さらに、オレゴン大学の経済学者らが2024年9月に発表した論文では、「スポーツ賭博の合法化によって家庭内暴力が増加する」という予期せぬ結果が明らかになっています。過去の研究では、NFLのホームチームが逆転負けすると男性がパートナーに暴力を振るう可能性が10%増加することがわかっていましたが、この影響はスポーツ賭博が合法である州だとさらに大きくなるとのことです。



リーマン氏は、「研究のデザインにより、これらの結果はスポーツギャンブルが何と相関しているかだけでなく、何を引き起こすかを明らかにしています」とコメント。多くの人々は娯楽としてほんの少額を賭けて満足できるかもしれませんが、中には強迫的にのめり込んで借金や破産に至り、家庭内暴力やうつ病などにつながるリスクがあります。低所得世帯が本来であれば家を買ったり、学位を取得したり、借金を返したりするために使えたはずの資金をスポーツ賭博に使ってしまうことも問題です。

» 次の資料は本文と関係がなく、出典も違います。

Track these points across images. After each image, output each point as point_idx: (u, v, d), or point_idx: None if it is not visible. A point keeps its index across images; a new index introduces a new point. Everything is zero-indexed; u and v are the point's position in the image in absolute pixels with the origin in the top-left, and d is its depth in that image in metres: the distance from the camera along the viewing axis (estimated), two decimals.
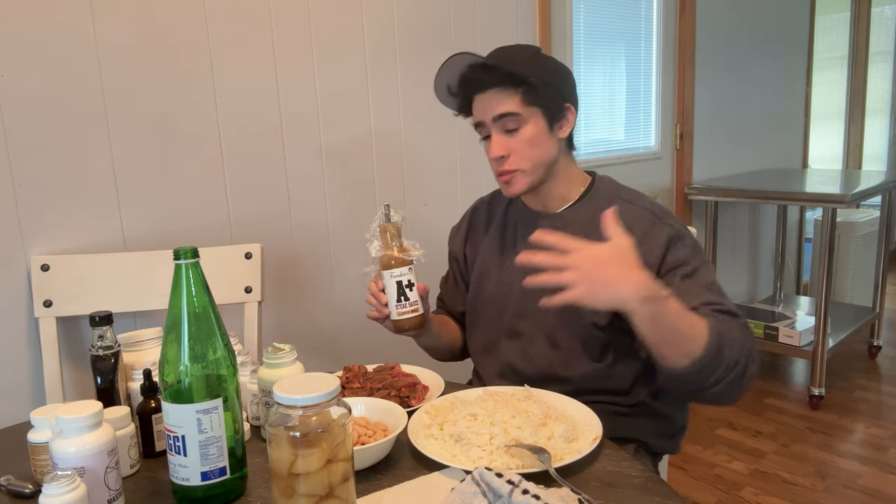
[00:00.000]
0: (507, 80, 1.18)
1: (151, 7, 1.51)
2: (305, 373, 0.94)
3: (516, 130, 1.19)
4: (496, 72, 1.19)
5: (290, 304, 1.83)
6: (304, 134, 1.79)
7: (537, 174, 1.22)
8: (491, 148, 1.21)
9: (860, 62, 4.49)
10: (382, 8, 1.91)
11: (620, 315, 1.10)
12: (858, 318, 3.20)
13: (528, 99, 1.18)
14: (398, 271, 1.15)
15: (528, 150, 1.20)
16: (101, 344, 1.01)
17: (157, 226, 1.57)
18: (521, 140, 1.20)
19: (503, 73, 1.18)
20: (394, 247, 1.16)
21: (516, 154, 1.20)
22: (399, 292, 1.16)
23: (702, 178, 3.21)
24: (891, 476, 2.28)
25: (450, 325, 1.42)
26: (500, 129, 1.20)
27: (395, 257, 1.15)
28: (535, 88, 1.19)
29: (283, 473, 0.74)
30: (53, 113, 1.41)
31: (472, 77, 1.22)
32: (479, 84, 1.21)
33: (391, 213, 1.17)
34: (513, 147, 1.20)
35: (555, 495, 0.78)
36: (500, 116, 1.19)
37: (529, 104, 1.19)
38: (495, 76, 1.19)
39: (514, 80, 1.18)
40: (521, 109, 1.19)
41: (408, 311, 1.16)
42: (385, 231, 1.17)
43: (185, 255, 0.84)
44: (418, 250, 1.17)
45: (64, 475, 0.74)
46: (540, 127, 1.20)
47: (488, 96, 1.20)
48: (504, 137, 1.20)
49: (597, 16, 2.66)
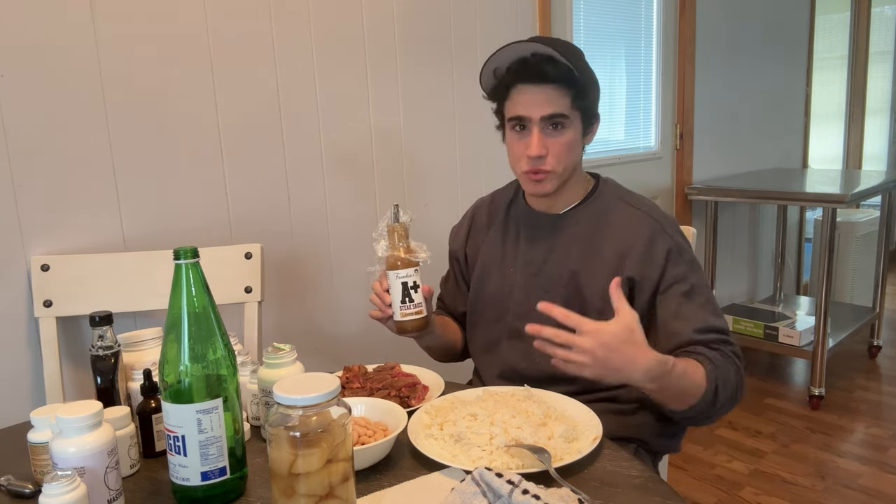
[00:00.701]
0: (565, 79, 1.15)
1: (152, 7, 1.51)
2: (305, 373, 0.94)
3: (560, 132, 1.17)
4: (561, 68, 1.14)
5: (290, 304, 1.83)
6: (304, 134, 1.79)
7: (565, 177, 1.22)
8: (531, 145, 1.17)
9: (860, 62, 4.48)
10: (382, 7, 1.91)
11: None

また、スポーツ賭博の合法化は州にとって大きな税収をもたらすことはなく、合法化した38州すべてを合わせても四半期ごとの税収は約5億ドル(約700億円)程度です。これは、アルコールやタバコ、マリファナといった嗜好(しこう)品よりも少ない額となっています。さらに、少なくともマサチューセッツ州ではスポーツ賭博の合法化後も違法な賭博サイトが弱体化しなかったため、「違法な市場を弱体化させる」という目的すら達成できていませんでした。

このように、スポーツ賭博の合法化による利益はほとんどない上に悪影響ばかりが大きいため、テキサス州やカリフォルニア州など依然としてスポーツ賭博が非合法の州では、このまま合法化するべきではないとリーマン氏は考えています。また、すでに合法化してしまった州でも、非合法に戻す価値は十分にあると主張しています。

リーマン氏は、「もしも各州が『民主主義の実験室』であるならば、スポーツ賭博の合法化に関する実験結果は一様に否定的です。苦しみを長引かせるくらいなら今すぐ研究を終わらせた方がいいでしょう」と述べました。